🤖 AI Summary
This paper addresses the challenge of 3D cooperative formation control for multi-agent systems under minimal information sharing. We propose a distributed geometric control framework relying solely on relative position measurements. The method constructs periodic 3D trajectories via SO(3) Lie group embedding—eliminating conventional velocity feedback—and designs a phase-synchronization controller to ensure uniform formation spacing, supported by formal stability analysis. Key contributions include: (1) an extended quaternion representation enabling robust trajectory generation on SO(3); (2) the first distributed phase-control law utilizing pure position feedback; and (3) experimental validation—both in simulation and on physical quadrotors—demonstrating strong robustness against low-level dynamic uncertainties and external disturbances.

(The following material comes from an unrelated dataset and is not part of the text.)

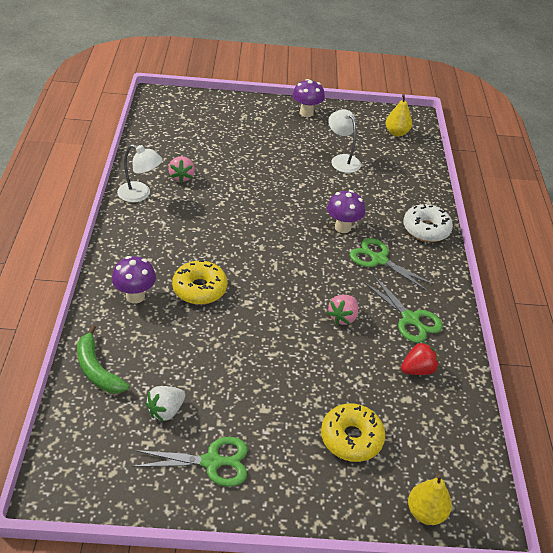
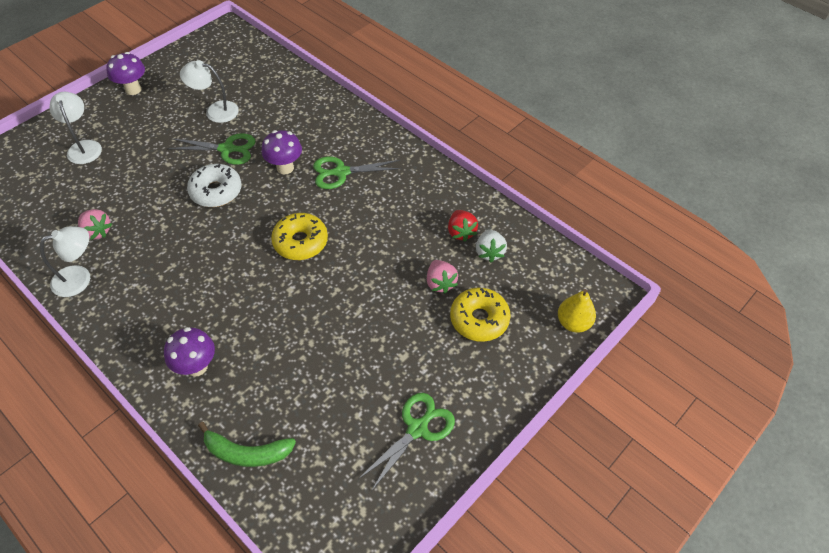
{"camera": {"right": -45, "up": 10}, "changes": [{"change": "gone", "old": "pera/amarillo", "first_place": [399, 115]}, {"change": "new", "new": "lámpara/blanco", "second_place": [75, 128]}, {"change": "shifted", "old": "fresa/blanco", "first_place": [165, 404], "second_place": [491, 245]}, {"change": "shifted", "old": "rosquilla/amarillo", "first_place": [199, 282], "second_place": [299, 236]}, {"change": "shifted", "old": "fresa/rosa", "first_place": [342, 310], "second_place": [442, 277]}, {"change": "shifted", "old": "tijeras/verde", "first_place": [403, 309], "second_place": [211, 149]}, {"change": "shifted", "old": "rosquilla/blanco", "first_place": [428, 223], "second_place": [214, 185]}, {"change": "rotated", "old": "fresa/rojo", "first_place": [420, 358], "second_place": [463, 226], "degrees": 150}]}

Results show that the approach achieves high-quality, self-organized, periodic 3D formations efficiently and reliably.
📝 Abstract
This paper presents a novel decentralized approach for achieving emergent behavior in multi-agent systems with minimal information sharing. Based on prior work in simple orbits, our method produces a broad class of stable, periodic trajectories by stabilizing the system around a Lie group-based geometric embedding. Employing the Lie group SO(3), we generate a wider range of periodic curves than existing quaternion-based methods. Furthermore, we exploit SO(3) properties to eliminate the need for velocity inputs, allowing agents to receive only position inputs. We also propose a novel phase controller that ensures uniform agent separation, along with a formal stability proof. Validation through simulations and experiments showcases the method's adaptability to complex low-level dynamics and disturbances.